== REQUIRED WORK ==
Reproduce, word for word, the edit settings listed under each item below. Leave out the pictures.

Stored data entries:
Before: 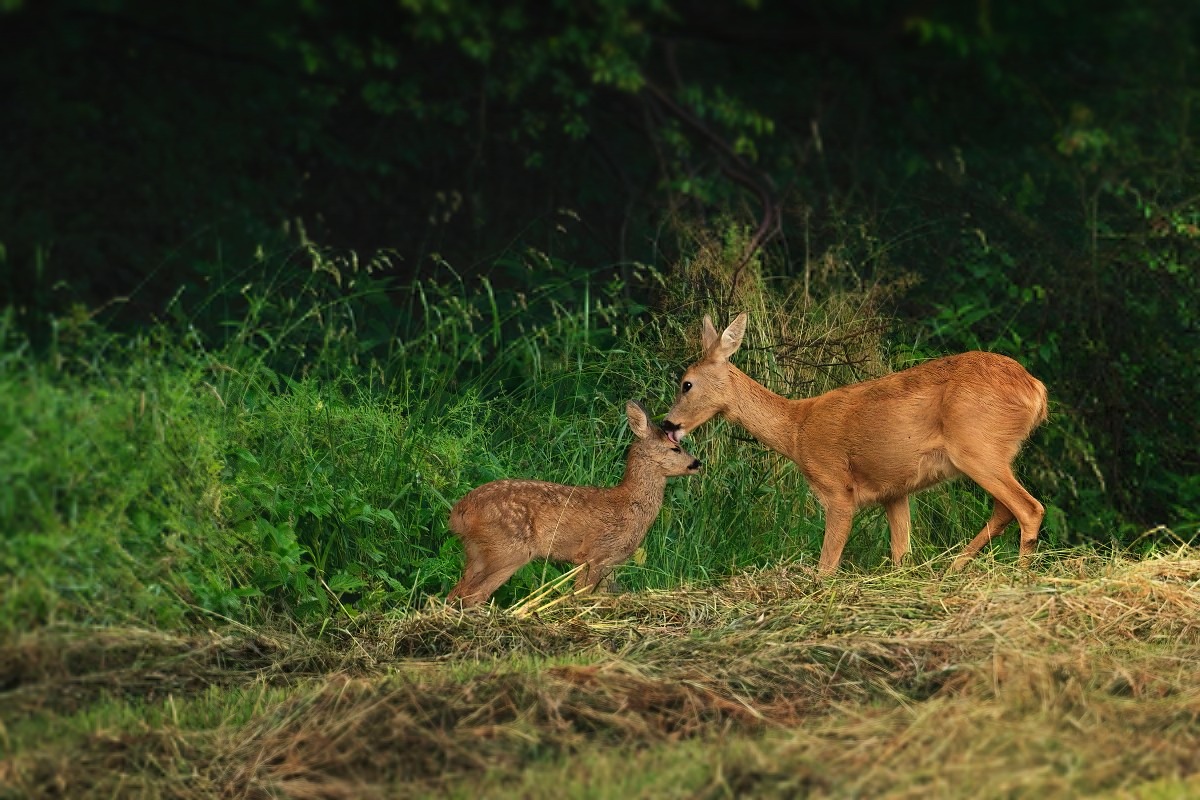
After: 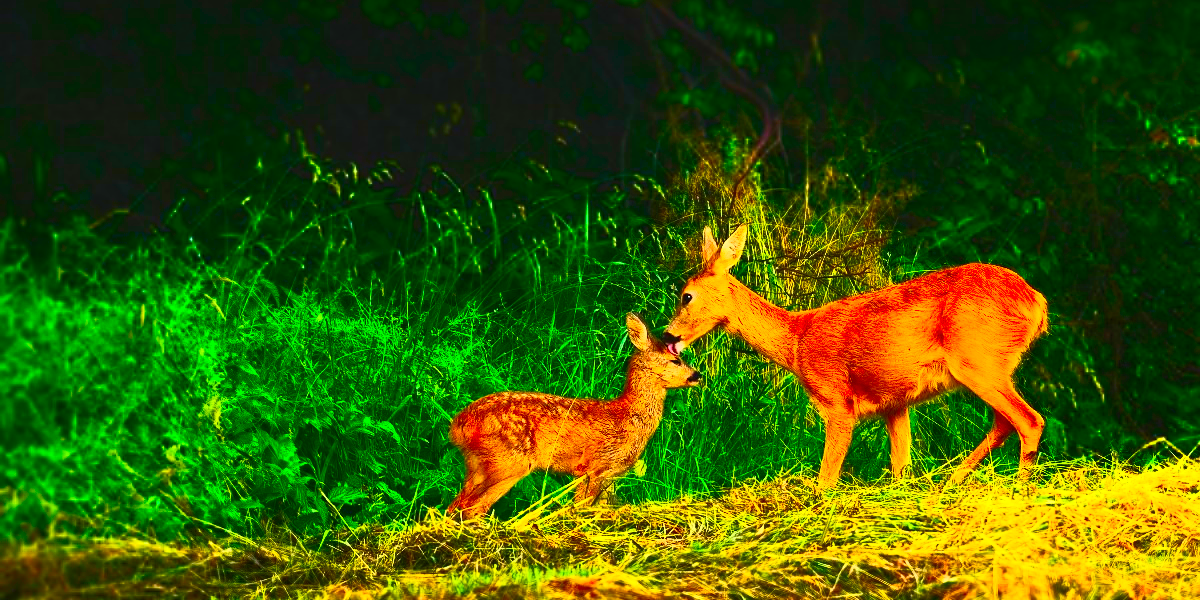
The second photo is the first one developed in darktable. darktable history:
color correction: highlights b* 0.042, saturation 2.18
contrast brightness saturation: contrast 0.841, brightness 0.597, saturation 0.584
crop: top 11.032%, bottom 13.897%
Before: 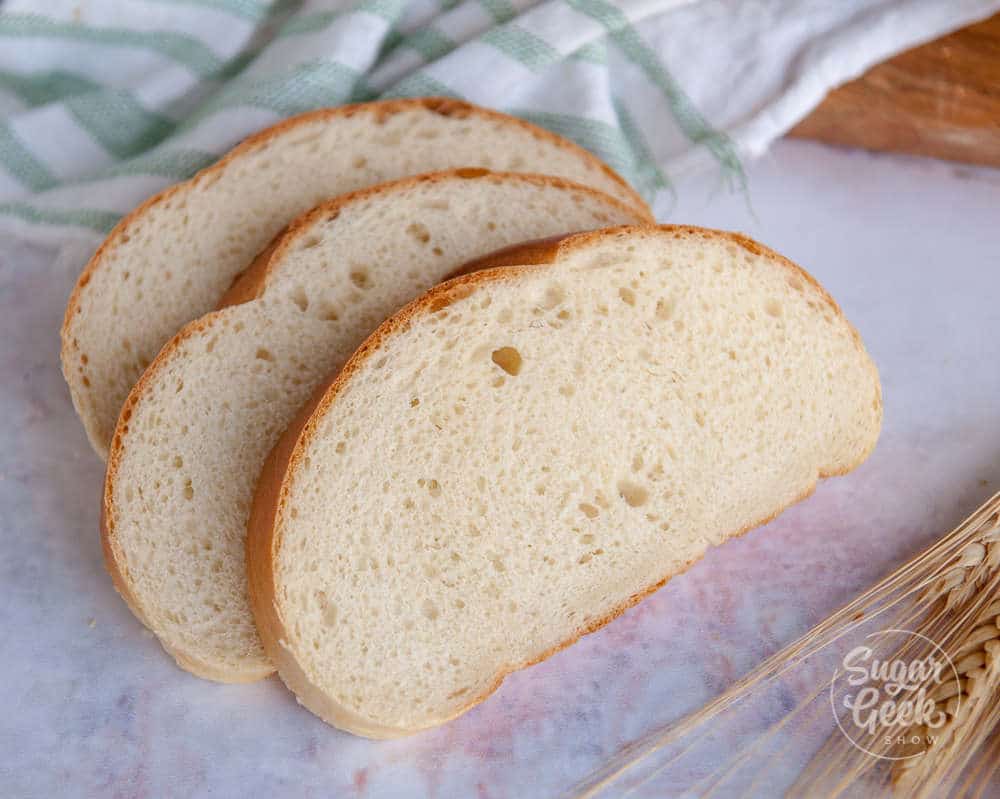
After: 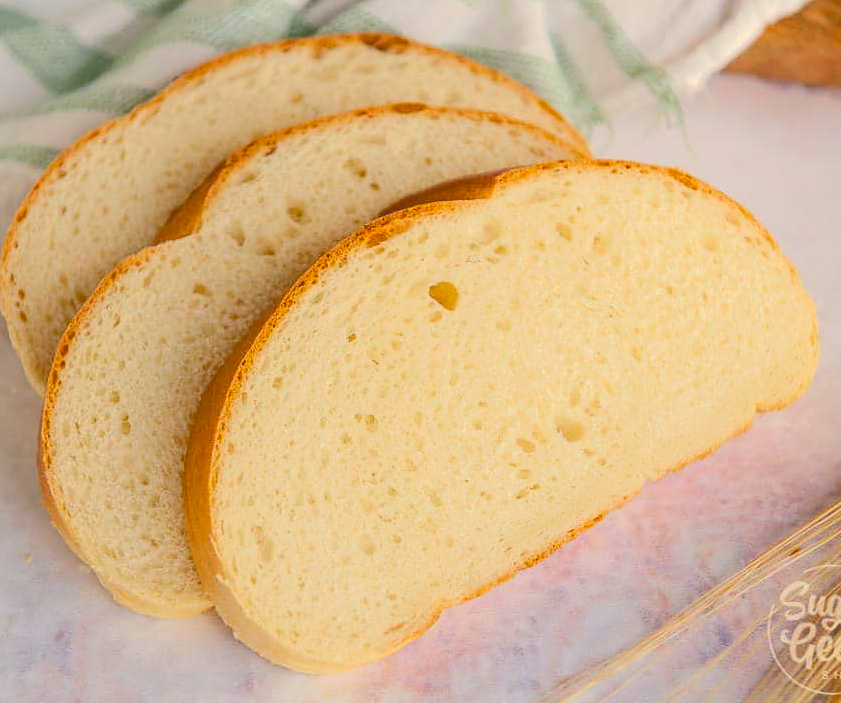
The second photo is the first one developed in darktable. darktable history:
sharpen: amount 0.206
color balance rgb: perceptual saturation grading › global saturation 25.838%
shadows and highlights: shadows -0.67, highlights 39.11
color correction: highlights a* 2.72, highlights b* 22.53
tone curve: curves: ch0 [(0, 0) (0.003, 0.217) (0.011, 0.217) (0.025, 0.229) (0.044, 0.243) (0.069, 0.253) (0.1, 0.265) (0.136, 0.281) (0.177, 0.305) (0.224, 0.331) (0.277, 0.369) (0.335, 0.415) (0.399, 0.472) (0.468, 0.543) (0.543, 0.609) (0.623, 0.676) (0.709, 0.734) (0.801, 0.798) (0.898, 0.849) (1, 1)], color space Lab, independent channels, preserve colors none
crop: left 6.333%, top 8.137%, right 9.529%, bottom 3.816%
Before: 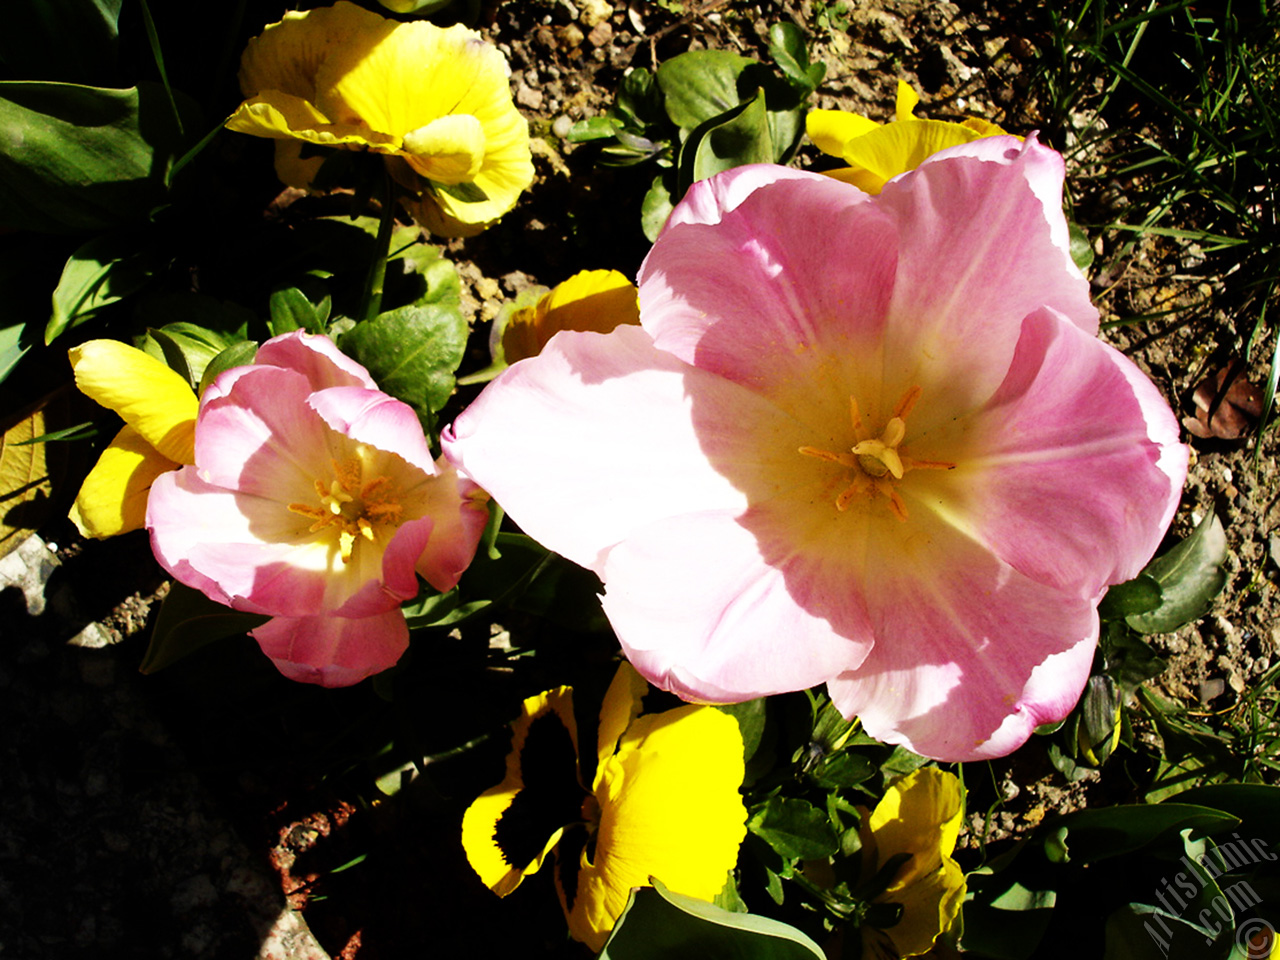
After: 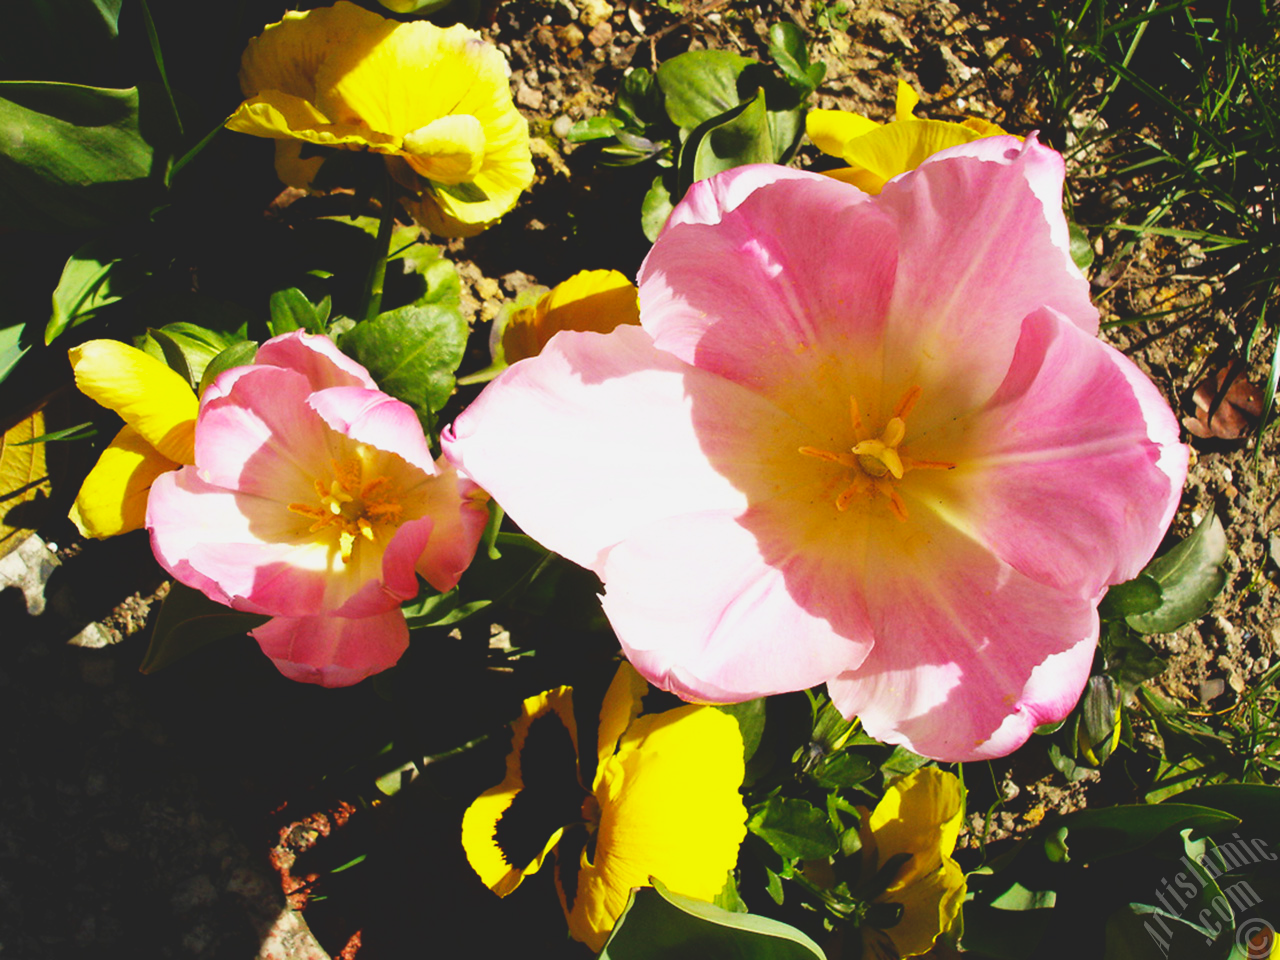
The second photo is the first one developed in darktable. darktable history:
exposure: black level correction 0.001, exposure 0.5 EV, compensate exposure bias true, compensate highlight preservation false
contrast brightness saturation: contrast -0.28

== OUTPUT OF THE EXERCISE ==
Before: 
After: 
The second photo is the first one developed in darktable. darktable history:
color correction: highlights b* 0.042, saturation 2.18
contrast brightness saturation: contrast 0.841, brightness 0.597, saturation 0.584
crop: top 11.032%, bottom 13.897%
Before: 
After: 
The second photo is the first one developed in darktable. darktable history:
sharpen: amount 0.206
color balance rgb: perceptual saturation grading › global saturation 25.838%
shadows and highlights: shadows -0.67, highlights 39.11
color correction: highlights a* 2.72, highlights b* 22.53
tone curve: curves: ch0 [(0, 0) (0.003, 0.217) (0.011, 0.217) (0.025, 0.229) (0.044, 0.243) (0.069, 0.253) (0.1, 0.265) (0.136, 0.281) (0.177, 0.305) (0.224, 0.331) (0.277, 0.369) (0.335, 0.415) (0.399, 0.472) (0.468, 0.543) (0.543, 0.609) (0.623, 0.676) (0.709, 0.734) (0.801, 0.798) (0.898, 0.849) (1, 1)], color space Lab, independent channels, preserve colors none
crop: left 6.333%, top 8.137%, right 9.529%, bottom 3.816%
Before: 
After: 
The second photo is the first one developed in darktable. darktable history:
exposure: black level correction 0.001, exposure 0.5 EV, compensate exposure bias true, compensate highlight preservation false
contrast brightness saturation: contrast -0.28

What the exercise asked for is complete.